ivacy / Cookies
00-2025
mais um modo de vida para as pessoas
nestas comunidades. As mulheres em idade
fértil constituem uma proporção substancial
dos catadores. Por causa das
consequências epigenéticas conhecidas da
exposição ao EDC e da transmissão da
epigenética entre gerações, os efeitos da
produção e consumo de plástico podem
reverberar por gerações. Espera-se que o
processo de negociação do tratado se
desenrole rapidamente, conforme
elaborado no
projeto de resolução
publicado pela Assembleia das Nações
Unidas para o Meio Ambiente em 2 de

____

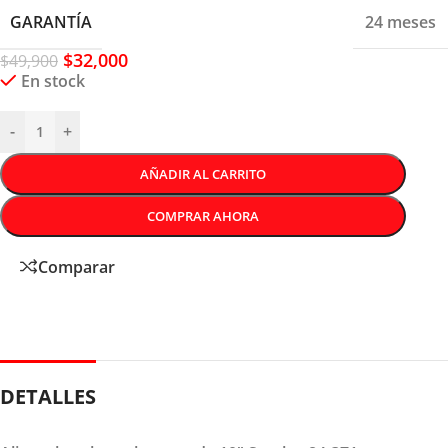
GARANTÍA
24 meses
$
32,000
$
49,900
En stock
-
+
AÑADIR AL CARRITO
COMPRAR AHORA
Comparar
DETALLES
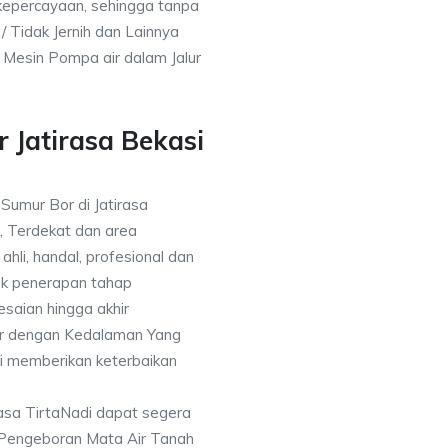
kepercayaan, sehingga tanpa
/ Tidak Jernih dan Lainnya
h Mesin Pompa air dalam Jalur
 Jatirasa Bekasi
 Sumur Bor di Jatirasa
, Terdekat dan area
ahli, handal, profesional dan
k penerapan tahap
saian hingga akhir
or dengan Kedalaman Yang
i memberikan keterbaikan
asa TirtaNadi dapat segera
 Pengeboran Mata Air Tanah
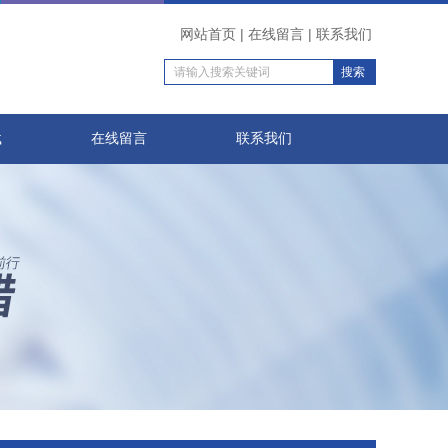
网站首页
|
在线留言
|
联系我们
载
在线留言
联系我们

____

→ Task brief:
Each line above that has the word "Jatirasa" should be copied.

→ Result for this exercise:
 Jatirasa Bekasi
 Sumur Bor di Jatirasa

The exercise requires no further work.